Exercise instructions:
Up to and including the line that contains "of our day.", repeat the entries below exactly from the first line on. Do not carry over any pictures.

[Source data]

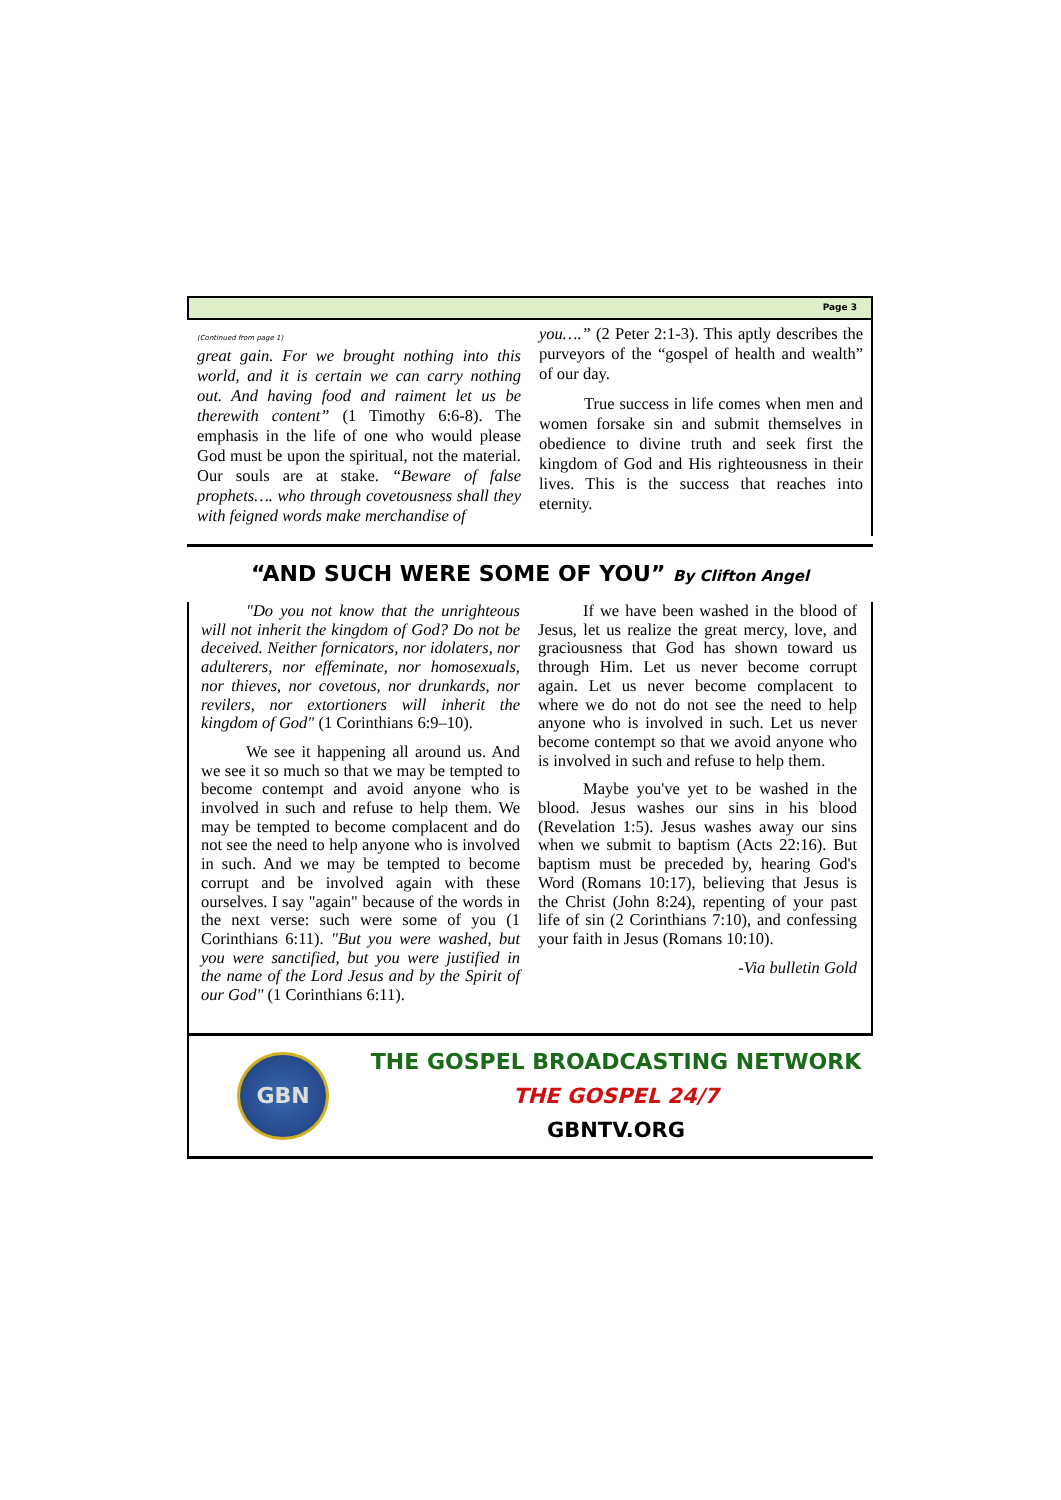Page 3
(Continued from page 1)
great gain. For we brought nothing into this world, and it is certain we can carry nothing out. And having food and raiment let us be therewith content” (1 Timothy 6:6-8). The emphasis in the life of one who would please God must be upon the spiritual, not the material. Our souls are at stake. “Beware of false prophets…. who through covetousness shall they with feigned words make merchandise of
you….” (2 Peter 2:1-3). This aptly describes the purveyors of the “gospel of health and wealth” of our day.
True success in life comes when men and women forsake sin and submit themselves in obedience to divine truth and seek first the kingdom of God and His righteousness in their lives. This is the success that reaches into eternity.
“AND SUCH WERE SOME OF YOU” By Clifton Angel
"Do you not know that the unrighteous will not inherit the kingdom of God? Do not be deceived. Neither fornicators, nor idolaters, nor adulterers, nor effeminate, nor homosexuals, nor thieves, nor covetous, nor drunkards, nor revilers, nor extortioners will inherit the kingdom of God" (1 Corinthians 6:9–10).
We see it happening all around us. And we see it so much so that we may be tempted to become contempt and avoid anyone who is involved in such and refuse to help them. We may be tempted to become complacent and do not see the need to help anyone who is involved in such. And we may be tempted to become corrupt and be involved again with these ourselves. I say "again" because of the words in the next verse: such were some of you (1 Corinthians 6:11). "But you were washed, but you were sanctified, but you were justified in the name of the Lord Jesus and by the Spirit of our God" (1 Corinthians 6:11).
If we have been washed in the blood of Jesus, let us realize the great mercy, love, and graciousness that God has shown toward us through Him. Let us never become corrupt again. Let us never become complacent to where we do not do not see the need to help anyone who is involved in such. Let us never become contempt so that we avoid anyone who is involved in such and refuse to help them.
Maybe you've yet to be washed in the blood. Jesus washes our sins in his blood (Revelation 1:5). Jesus washes away our sins when we submit to baptism (Acts 22:16). But baptism must be preceded by, hearing God's Word (Romans 10:17), believing that Jesus is the Christ (John 8:24), repenting of your past life of sin (2 Corinthians 7:10), and confessing your faith in Jesus (Romans 10:10).
-Via bulletin Gold
GBN
THE GOSPEL BROADCASTING NETWORK
THE GOSPEL 24/7
GBNTV.ORG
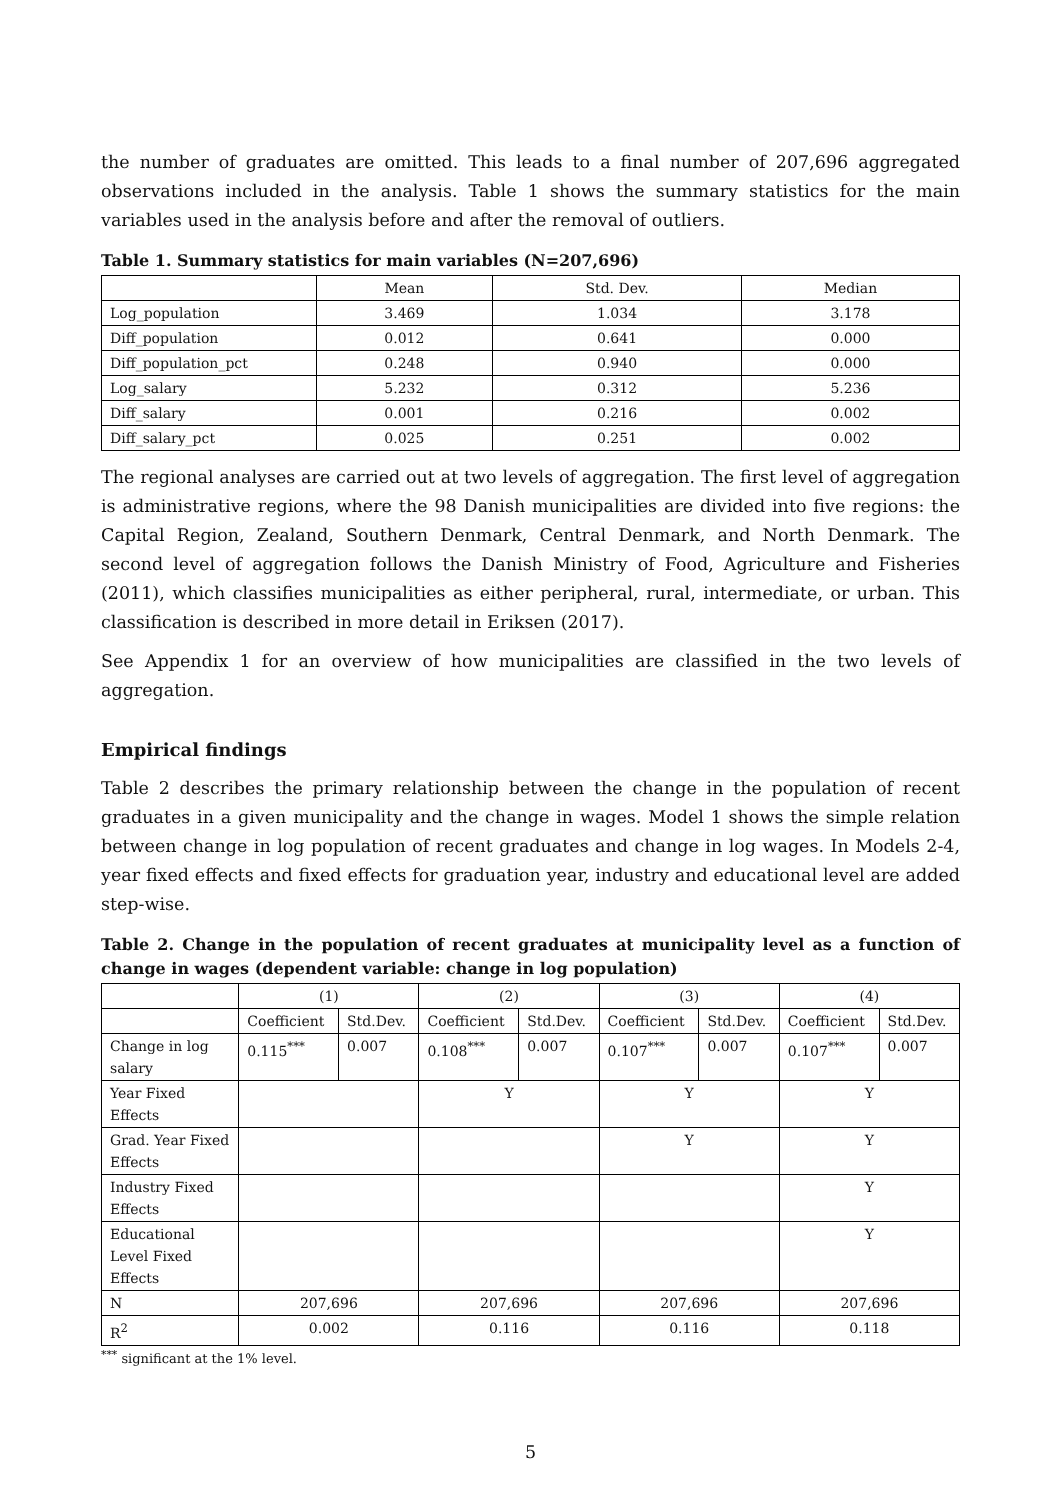the number of graduates are omitted. This leads to a final number of 207,696 aggregated observations included in the analysis. Table 1 shows the summary statistics for the main variables used in the analysis before and after the removal of outliers.
Table 1. Summary statistics for main variables (N=207,696)
| | Mean | Std. Dev. | Median |
| --- | --- | --- | --- |
| Log_population | 3.469 | 1.034 | 3.178 |
| Diff_population | 0.012 | 0.641 | 0.000 |
| Diff_population_pct | 0.248 | 0.940 | 0.000 |
| Log_salary | 5.232 | 0.312 | 5.236 |
| Diff_salary | 0.001 | 0.216 | 0.002 |
| Diff_salary_pct | 0.025 | 0.251 | 0.002 |
The regional analyses are carried out at two levels of aggregation. The first level of aggregation is administrative regions, where the 98 Danish municipalities are divided into five regions: the Capital Region, Zealand, Southern Denmark, Central Denmark, and North Denmark. The second level of aggregation follows the Danish Ministry of Food, Agriculture and Fisheries (2011), which classifies municipalities as either peripheral, rural, intermediate, or urban. This classification is described in more detail in Eriksen (2017).
See Appendix 1 for an overview of how municipalities are classified in the two levels of aggregation.
Empirical findings
Table 2 describes the primary relationship between the change in the population of recent graduates in a given municipality and the change in wages. Model 1 shows the simple relation between change in log population of recent graduates and change in log wages. In Models 2-4, year fixed effects and fixed effects for graduation year, industry and educational level are added step-wise.
Table 2. Change in the population of recent graduates at municipality level as a function of change in wages (dependent variable: change in log population)
| | (1) | | (2) | | (3) | | (4) | |
| | Coefficient | Std.Dev. | Coefficient | Std.Dev. | Coefficient | Std.Dev. | Coefficient | Std.Dev. |
| Change in log salary | 0.115<sup>***</sup> | 0.007 | 0.108<sup>***</sup> | 0.007 | 0.107<sup>***</sup> | 0.007 | 0.107<sup>***</sup> | 0.007 |
| Year Fixed Effects | | | Y | | Y | | Y | |
| Grad. Year Fixed Effects | | | | | Y | | Y | |
| Industry Fixed Effects | | | | | | | Y | |
| Educational Level Fixed Effects | | | | | | | Y | |
| N | 207,696 | | 207,696 | | 207,696 | | 207,696 | |
| R<sup>2</sup> | 0.002 | | 0.116 | | 0.116 | | 0.118 | |
<sup>***</sup> significant at the 1% level.
5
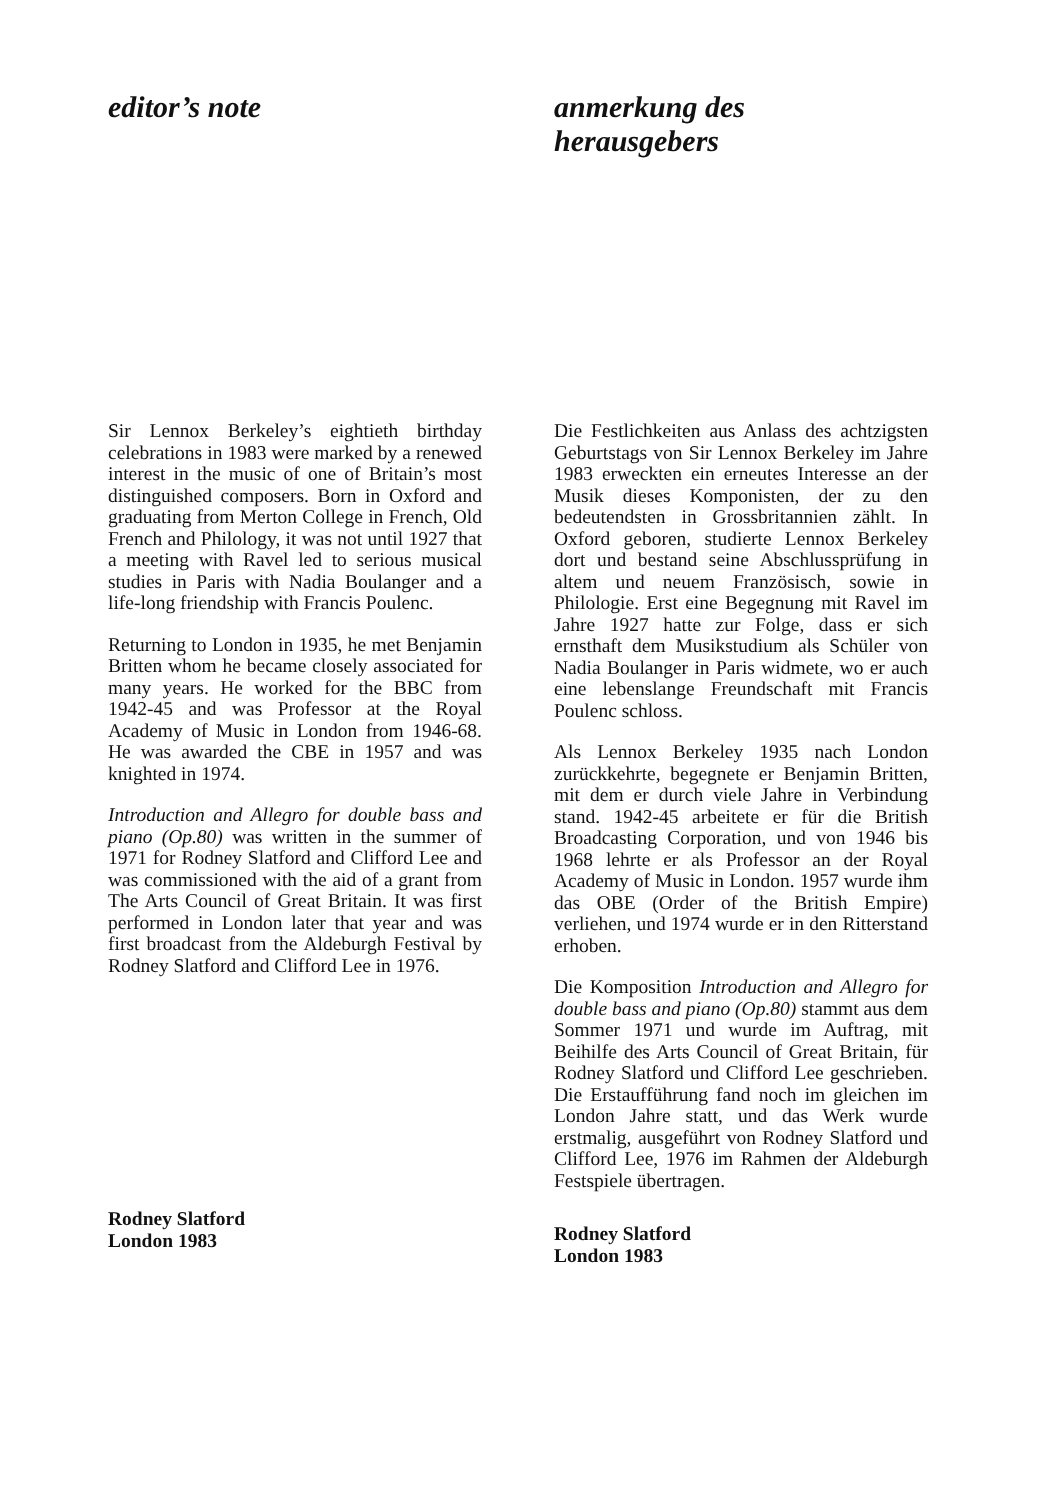editor’s note
Sir Lennox Berkeley’s eightieth birthday celebrations in 1983 were marked by a renewed interest in the music of one of Britain’s most distinguished composers. Born in Oxford and graduating from Merton College in French, Old French and Philology, it was not until 1927 that a meeting with Ravel led to serious musical studies in Paris with Nadia Boulanger and a life-long friendship with Francis Poulenc.
Returning to London in 1935, he met Benjamin Britten whom he became closely associated for many years. He worked for the BBC from 1942-45 and was Professor at the Royal Academy of Music in London from 1946-68. He was awarded the CBE in 1957 and was knighted in 1974.
Introduction and Allegro for double bass and piano (Op.80) was written in the summer of 1971 for Rodney Slatford and Clifford Lee and was commissioned with the aid of a grant from The Arts Council of Great Britain. It was first performed in London later that year and was first broadcast from the Aldeburgh Festival by Rodney Slatford and Clifford Lee in 1976.
Rodney Slatford
London 1983
anmerkung des
herausgebers
Die Festlichkeiten aus Anlass des achtzigsten Geburtstags von Sir Lennox Berkeley im Jahre 1983 erweckten ein erneutes Interesse an der Musik dieses Komponisten, der zu den bedeutendsten in Grossbritannien zählt. In Oxford geboren, studierte Lennox Berkeley dort und bestand seine Abschlussprüfung in altem und neuem Französisch, sowie in Philologie. Erst eine Begegnung mit Ravel im Jahre 1927 hatte zur Folge, dass er sich ernsthaft dem Musikstudium als Schüler von Nadia Boulanger in Paris widmete, wo er auch eine lebenslange Freundschaft mit Francis Poulenc schloss.
Als Lennox Berkeley 1935 nach London zurückkehrte, begegnete er Benjamin Britten, mit dem er durch viele Jahre in Verbindung stand. 1942-45 arbeitete er für die British Broadcasting Corporation, und von 1946 bis 1968 lehrte er als Professor an der Royal Academy of Music in London. 1957 wurde ihm das OBE (Order of the British Empire) verliehen, und 1974 wurde er in den Ritterstand erhoben.
Die Komposition Introduction and Allegro for double bass and piano (Op.80) stammt aus dem Sommer 1971 und wurde im Auftrag, mit Beihilfe des Arts Council of Great Britain, für Rodney Slatford und Clifford Lee geschrieben. Die Erstaufführung fand noch im gleichen im London Jahre statt, und das Werk wurde erstmalig, ausgeführt von Rodney Slatford und Clifford Lee, 1976 im Rahmen der Aldeburgh Festspiele übertragen.
Rodney Slatford
London 1983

Exercise answer:
Page 3
(Continued from page 1)
great gain. For we brought nothing into this world, and it is certain we can carry nothing out. And having food and raiment let us be therewith content” (1 Timothy 6:6-8). The emphasis in the life of one who would please God must be upon the spiritual, not the material. Our souls are at stake. “Beware of false prophets…. who through covetousness shall they with feigned words make merchandise of
you….” (2 Peter 2:1-3). This aptly describes the purveyors of the “gospel of health and wealth” of our day.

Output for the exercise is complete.